The prosecution said the accused retired the money in a spreadsheet and attached a number of receipts obtained from individuals and business entities. In the imprest retirement, he outlined certain transactions for various police operations under different departments like; the Liquor Unit, Criminal Response Unit and Naha Police. However, the Heads of these departments were not aware of such engagement or transactions. Those receipts in the prosecution’s case were false. They were produced by the defendant to deceive the Solomon Islands government in the retirement of the money.
Meanwhile the defendant denies the fraudulent conversion of the money. He remained silent and called no evidence for his case. He ardently emphasized in his closing submission that he did not receive the money at all and further denied any wrong doing on his part. He argued that there was no evidence to prove the allegation and therefore, he should be acquitted.
“I am mindful of the legal requirement that even if the defendant remains silent, the onus is on the prosecution to prove its case beyond reasonable doubt. If there is any doubt, the defendant must be given the benefit of that doubt.
“As I have mentioned earlier, the contested issue in this case is; whether or not the defendant has fraudulently converted part of the $24,000. In considering this issue, the following are the pertinent questions the court needs to consider. First, whether he converted part of the $24,000 to his own benefit. Second, if so, then whether or not he did so fraudulently and that is; (a) without the consent of the Solomon Islands government (b) knowing that he has no such consent (c) not honestly believing that he had any claim of right to the part of the money and (d) whether or not he intended to permanently deprive the Solomon Islands government of the part of the $24,000”, Magistrate Aulanga said.

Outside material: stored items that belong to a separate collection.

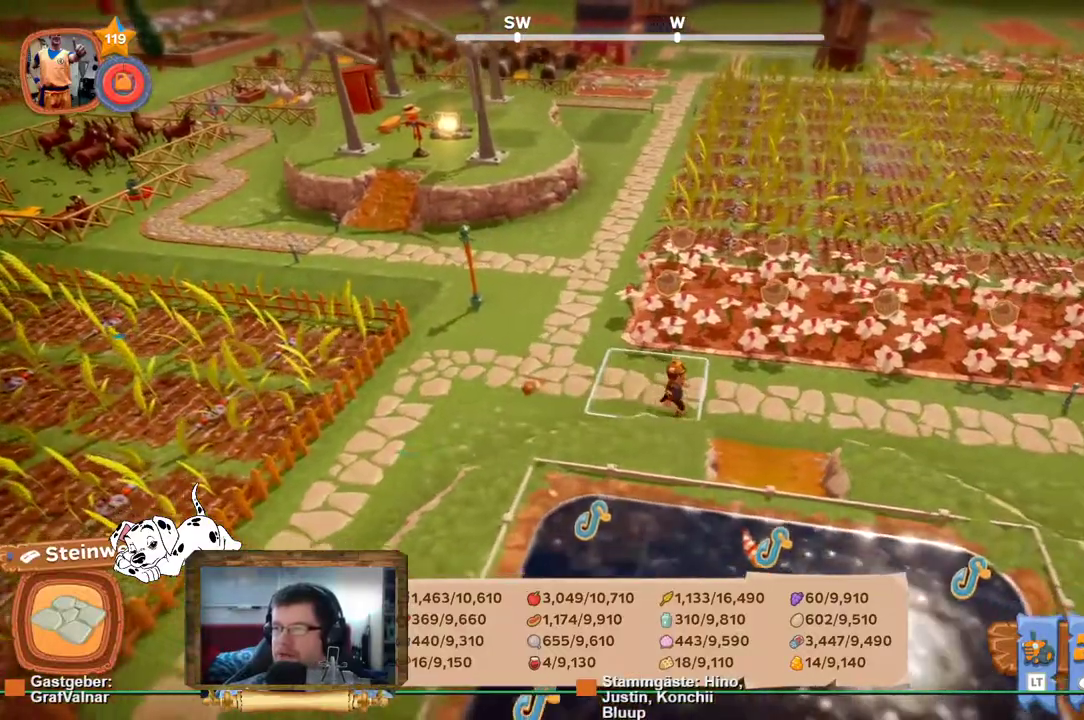
{"buttons": ["R2"], "left_stick": "down-left", "right_stick": "center", "events": [[217, "left_stick", "down-left"]]}
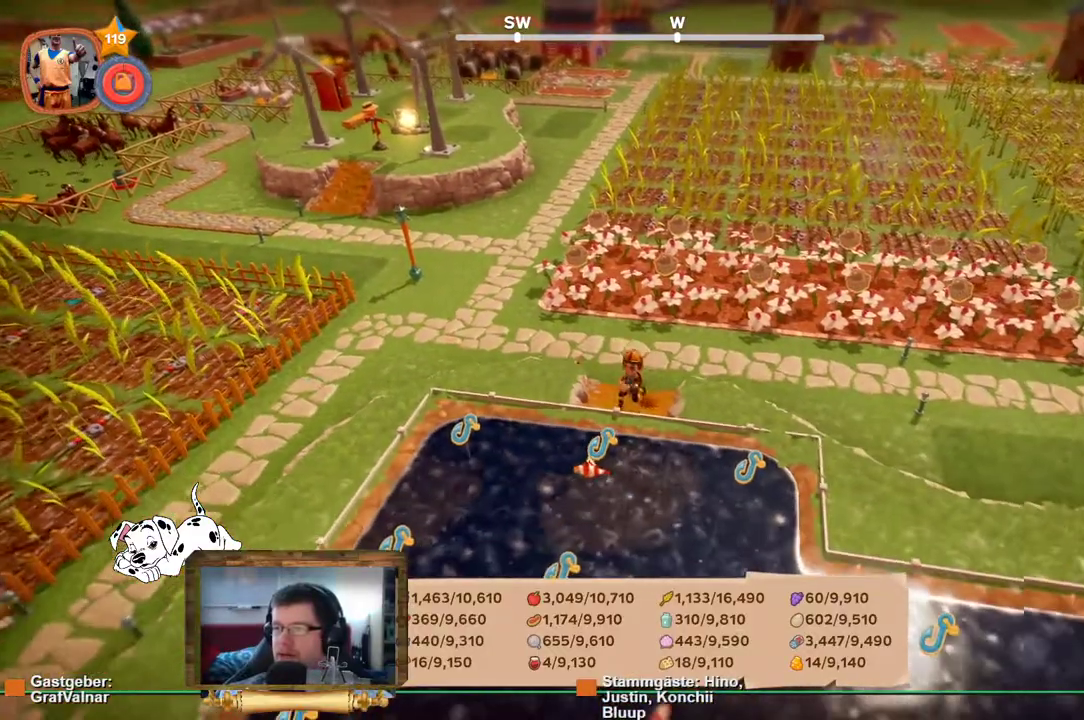
{"buttons": [], "left_stick": "center", "right_stick": "center", "events": [[133, "left_stick", "down"], [383, "A", "down"], [383, "R2", "up"], [417, "left_stick", "center"], [500, "A", "up"]]}
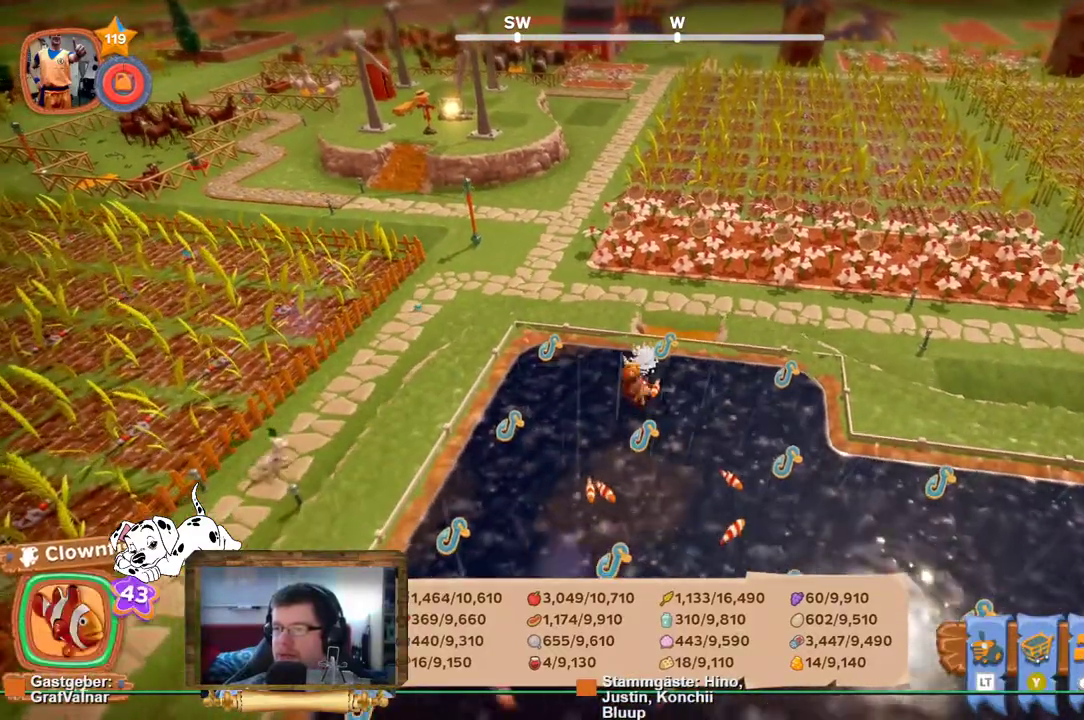
{"buttons": [], "left_stick": "center", "right_stick": "center", "events": []}
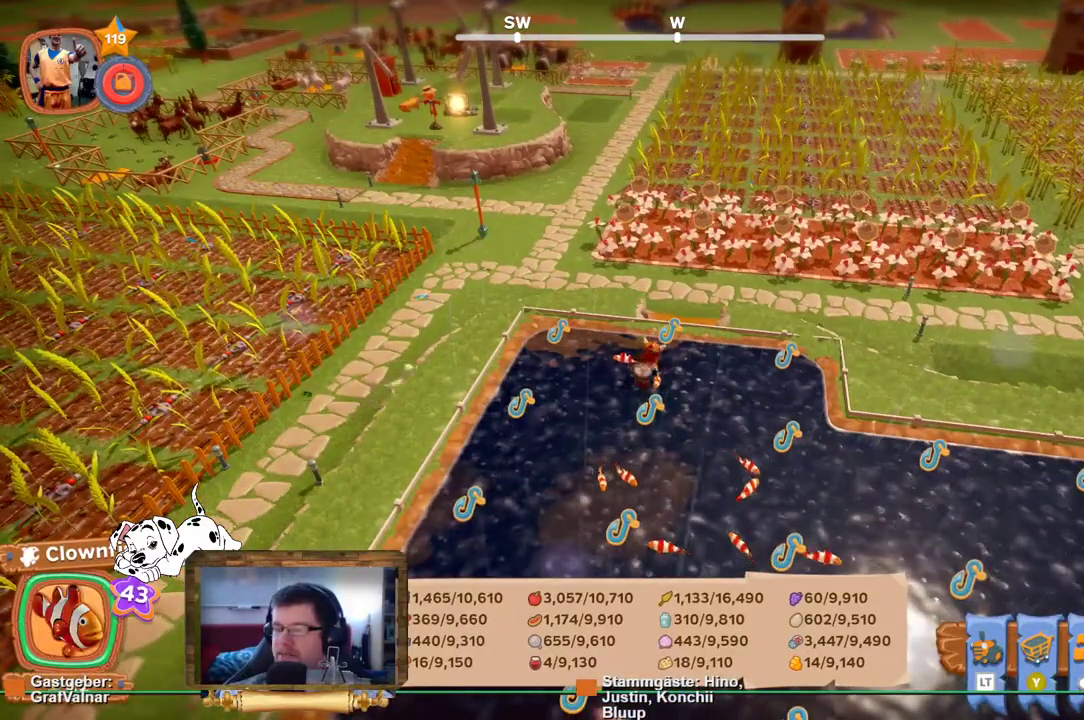
{"buttons": [], "left_stick": "center", "right_stick": "center", "events": []}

Magistrate Aulanga said before addressing the question, it is pertinent for to make a finding on how much money out of the $24,000 has been used by the defendant for the police operations or its rightful purposes as established by the evidence.
“In my view, these receipts look so fishy and very suspicious. Despite they have the business stamps, they are not convincing, questionable and utterly dubious. They are simply against the logic in issuing of receipts to customers in any business transaction. No reputable businesses like Professional Taxi Services and Technology Plus would do receipting in such manner.
“Another serious matter is this. I have noted that receipt exhibited 20 and 21 were issued by Professional Taxi Services and Technology Plus. These are two different business entities altogether. A closer look at their receipt numbers will show that they both used the same receipt book. Leaf 29 (0465729) of the same receipt book was issued by Technology Plus while leaf 74 (0465774) was issued by Professional Taxi Services. Under no circumstances this could happen in any business.
“Two different business entity cannot use the same receipt book. One must be different. Viewed in this, the inference I can draw here is; these are false receipts made up by the defendant himself to suit his own malevolent purpose”, Magistrate Aulanga said.
Magistrate Aulanga said the accused knew very well that it was given to him for that purpose, yet he made a conscious decision to use it for purposes other than what it was intended for.
He did not have any bonafide claim of right over that money since it was special imprest money. His action therefore deprives the Royal Solomon Islands Police as an agent of the State or even the Solomon Islands government as whole from the intended police operational services that money was committed or allocated for.
“In the absence of permission or approval from MOFT, is this not fraudulent conduct? I don’t think so, and therefore, I am satisfied that the vast array of evidence presented by the prosecution has overwhelmingly showed that he had a fraudulent mind when dealing with the money and therefore, converted part ($21,700.00) of the money to his own benefit.
“I find the prosecution has proven its case beyond reasonable doubt and accordingly convict the defendant, Charles Solomon Habatia, as charged”, Magistrate Aulanga said.